Protéger contre la lumière bleue des écrans
Accusée de tous les maux, la lumière bleue fait partie du spectre visible et peut être émise par des sources naturelles mais aussi artificielles (LED, écrans, etc.). Elle est essentielle pour avoir une perception normale des couleurs. Sur les lunettes, il existe deux types de protection antilumière bleue: soit un filtre appliqué sur le verre, qui la reflète, soit un verre teinté, qui l’absorbe.
Existe-t-il un lien entre lumière bleue et myopie? Non. Il n’existe à l’heure actuelle aucune évidence scientifique sur cette question, ni de norme médicale qui justifie l’ajout de tels filtres sur des verres.

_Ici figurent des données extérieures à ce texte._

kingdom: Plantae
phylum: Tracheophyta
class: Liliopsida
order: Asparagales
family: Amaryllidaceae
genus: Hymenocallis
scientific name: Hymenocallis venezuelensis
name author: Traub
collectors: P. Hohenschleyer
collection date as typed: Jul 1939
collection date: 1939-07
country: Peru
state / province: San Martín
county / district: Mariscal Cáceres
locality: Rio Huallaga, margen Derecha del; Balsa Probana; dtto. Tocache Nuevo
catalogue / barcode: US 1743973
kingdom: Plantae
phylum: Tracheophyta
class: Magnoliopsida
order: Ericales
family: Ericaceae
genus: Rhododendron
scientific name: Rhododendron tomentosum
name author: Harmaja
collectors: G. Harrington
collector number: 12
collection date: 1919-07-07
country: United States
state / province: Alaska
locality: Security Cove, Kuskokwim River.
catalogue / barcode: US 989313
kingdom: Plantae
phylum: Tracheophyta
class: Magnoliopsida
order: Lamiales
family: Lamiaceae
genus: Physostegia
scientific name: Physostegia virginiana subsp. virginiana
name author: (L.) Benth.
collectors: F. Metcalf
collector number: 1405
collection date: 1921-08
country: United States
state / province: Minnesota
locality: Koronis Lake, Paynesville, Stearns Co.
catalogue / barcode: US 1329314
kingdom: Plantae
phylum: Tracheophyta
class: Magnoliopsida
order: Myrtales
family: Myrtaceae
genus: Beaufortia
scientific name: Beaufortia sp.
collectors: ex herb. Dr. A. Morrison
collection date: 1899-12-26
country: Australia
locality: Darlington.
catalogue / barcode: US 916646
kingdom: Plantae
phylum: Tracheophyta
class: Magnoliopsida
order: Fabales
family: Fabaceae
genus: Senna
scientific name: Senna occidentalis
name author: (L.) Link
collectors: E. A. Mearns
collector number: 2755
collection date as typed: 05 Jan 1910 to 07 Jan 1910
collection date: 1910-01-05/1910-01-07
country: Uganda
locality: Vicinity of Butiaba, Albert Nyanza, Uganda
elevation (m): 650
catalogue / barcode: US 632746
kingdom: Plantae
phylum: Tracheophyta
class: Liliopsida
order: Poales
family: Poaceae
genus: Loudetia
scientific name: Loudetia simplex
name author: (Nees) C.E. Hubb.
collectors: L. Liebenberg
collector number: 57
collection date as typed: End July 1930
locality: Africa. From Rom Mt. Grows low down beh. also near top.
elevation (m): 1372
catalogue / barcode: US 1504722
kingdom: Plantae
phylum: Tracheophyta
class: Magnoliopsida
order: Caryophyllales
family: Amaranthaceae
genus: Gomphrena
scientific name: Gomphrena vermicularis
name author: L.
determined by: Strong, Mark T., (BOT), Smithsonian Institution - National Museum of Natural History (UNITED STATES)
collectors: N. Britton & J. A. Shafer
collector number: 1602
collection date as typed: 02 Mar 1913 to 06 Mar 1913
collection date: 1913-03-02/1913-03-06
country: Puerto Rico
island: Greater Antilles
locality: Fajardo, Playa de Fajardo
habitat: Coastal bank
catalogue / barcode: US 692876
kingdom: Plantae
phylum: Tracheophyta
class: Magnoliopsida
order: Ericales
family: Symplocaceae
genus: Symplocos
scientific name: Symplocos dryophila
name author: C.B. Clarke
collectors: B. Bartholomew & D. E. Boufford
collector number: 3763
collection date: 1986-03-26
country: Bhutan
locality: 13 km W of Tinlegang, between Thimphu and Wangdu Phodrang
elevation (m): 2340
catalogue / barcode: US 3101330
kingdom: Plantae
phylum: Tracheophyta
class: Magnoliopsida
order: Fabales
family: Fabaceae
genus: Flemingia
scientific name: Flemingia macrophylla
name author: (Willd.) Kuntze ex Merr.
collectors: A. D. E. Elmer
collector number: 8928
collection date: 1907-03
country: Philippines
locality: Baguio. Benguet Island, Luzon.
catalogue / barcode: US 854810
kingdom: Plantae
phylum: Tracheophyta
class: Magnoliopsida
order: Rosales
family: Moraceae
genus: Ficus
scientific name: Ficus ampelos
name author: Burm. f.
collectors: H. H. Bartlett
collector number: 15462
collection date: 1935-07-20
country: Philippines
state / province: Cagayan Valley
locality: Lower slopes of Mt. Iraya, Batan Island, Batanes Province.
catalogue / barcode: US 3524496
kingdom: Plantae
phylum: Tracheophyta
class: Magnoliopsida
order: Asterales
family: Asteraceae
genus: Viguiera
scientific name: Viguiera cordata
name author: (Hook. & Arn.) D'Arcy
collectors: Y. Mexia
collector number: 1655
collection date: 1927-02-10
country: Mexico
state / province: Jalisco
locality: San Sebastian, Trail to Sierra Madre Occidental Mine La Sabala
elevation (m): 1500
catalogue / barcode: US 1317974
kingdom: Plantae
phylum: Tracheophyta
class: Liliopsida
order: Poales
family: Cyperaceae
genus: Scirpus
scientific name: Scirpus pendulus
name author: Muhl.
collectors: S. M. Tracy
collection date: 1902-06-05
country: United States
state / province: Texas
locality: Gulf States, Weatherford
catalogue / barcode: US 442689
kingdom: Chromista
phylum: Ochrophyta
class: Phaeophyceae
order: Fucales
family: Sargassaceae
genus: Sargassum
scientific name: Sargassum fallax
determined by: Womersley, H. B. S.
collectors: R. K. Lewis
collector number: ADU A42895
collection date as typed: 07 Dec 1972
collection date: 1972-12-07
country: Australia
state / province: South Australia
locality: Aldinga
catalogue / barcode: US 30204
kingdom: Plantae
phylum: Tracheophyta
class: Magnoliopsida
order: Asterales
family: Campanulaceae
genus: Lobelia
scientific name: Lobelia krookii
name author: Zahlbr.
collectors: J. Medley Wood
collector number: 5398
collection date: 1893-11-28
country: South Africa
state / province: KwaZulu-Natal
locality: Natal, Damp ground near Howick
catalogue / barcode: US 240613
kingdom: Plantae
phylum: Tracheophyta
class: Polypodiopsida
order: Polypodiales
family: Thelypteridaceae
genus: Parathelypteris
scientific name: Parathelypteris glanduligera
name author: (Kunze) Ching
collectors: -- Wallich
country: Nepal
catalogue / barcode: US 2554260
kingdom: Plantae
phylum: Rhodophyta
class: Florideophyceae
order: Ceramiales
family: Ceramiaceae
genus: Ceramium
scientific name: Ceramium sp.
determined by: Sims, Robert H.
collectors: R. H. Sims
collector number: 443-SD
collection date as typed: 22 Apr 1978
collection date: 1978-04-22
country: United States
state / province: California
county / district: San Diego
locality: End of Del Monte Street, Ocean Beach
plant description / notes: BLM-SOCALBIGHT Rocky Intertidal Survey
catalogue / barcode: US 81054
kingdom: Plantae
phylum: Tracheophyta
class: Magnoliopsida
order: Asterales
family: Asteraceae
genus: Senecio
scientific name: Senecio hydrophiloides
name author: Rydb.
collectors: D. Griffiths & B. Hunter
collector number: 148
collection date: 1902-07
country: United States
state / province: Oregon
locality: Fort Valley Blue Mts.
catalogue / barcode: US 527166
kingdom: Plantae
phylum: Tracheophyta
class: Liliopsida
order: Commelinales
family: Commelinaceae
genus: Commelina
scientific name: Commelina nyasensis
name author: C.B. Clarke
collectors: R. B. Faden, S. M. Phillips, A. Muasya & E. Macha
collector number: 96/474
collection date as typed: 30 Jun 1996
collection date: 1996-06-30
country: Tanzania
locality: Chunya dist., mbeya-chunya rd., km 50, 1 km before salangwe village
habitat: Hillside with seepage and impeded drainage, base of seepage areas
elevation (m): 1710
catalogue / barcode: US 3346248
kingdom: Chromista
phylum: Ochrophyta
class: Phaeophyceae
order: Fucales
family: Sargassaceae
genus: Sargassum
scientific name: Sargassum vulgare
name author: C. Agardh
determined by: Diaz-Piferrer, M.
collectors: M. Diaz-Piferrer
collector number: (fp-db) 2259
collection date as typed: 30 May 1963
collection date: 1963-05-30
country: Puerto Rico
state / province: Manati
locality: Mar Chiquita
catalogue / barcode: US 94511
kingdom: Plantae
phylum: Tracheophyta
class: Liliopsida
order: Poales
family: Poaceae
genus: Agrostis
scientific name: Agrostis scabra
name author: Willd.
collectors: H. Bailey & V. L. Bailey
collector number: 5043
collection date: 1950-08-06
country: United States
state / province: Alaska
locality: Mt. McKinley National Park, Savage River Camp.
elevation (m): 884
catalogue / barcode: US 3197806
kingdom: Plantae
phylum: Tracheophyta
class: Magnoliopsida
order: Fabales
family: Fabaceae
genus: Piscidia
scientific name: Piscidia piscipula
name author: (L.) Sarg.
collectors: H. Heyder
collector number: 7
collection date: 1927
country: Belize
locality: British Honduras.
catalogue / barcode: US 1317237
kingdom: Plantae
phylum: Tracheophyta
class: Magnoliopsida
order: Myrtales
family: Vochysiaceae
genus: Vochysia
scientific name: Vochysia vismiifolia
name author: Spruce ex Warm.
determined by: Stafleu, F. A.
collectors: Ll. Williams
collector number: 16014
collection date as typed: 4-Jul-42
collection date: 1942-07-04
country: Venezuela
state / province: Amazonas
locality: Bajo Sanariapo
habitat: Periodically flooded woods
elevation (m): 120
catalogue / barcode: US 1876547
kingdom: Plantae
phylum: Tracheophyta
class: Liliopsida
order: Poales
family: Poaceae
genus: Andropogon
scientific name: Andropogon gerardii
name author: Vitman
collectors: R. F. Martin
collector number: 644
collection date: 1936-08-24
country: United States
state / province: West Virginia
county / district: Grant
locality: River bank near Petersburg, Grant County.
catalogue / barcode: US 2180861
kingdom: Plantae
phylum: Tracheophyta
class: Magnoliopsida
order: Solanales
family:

Existe-t-il un risque avec ces filtres? Oui, car ils peuvent donner un faux sentiment de sécurité et encourager des comportements problématiques, comme de travailler sur un ordinateur jusqu’à tard dans la nuit ou 12 heures par jour. Il est prouvé que de rester l’œil figé tout le temps en vision de près augmente les risques de myopie. C’est vrai pour un ordinateur, mais c’est aussi le cas pour une personne qui lira un livre plusieurs heures.
Existe-t-il des méthodes pour prévenir l’apparition de la myopie? Oui. Elle consiste à placer sa vision à 20 mètres pendant 20 secondes toutes les 20 minutes. Le problème, c’est que nos vies aujourd’hui se déroulent à 50 centimètres de notre visage. Adopter cette méthode permet de varier l’activité et l’occupation des yeux.
Ces filtres sont-ils de simples arguments commerciaux? Sans doute. Le sujet est apparu avec les avancées de la technologies, couplées avec les moyens de communication modernes.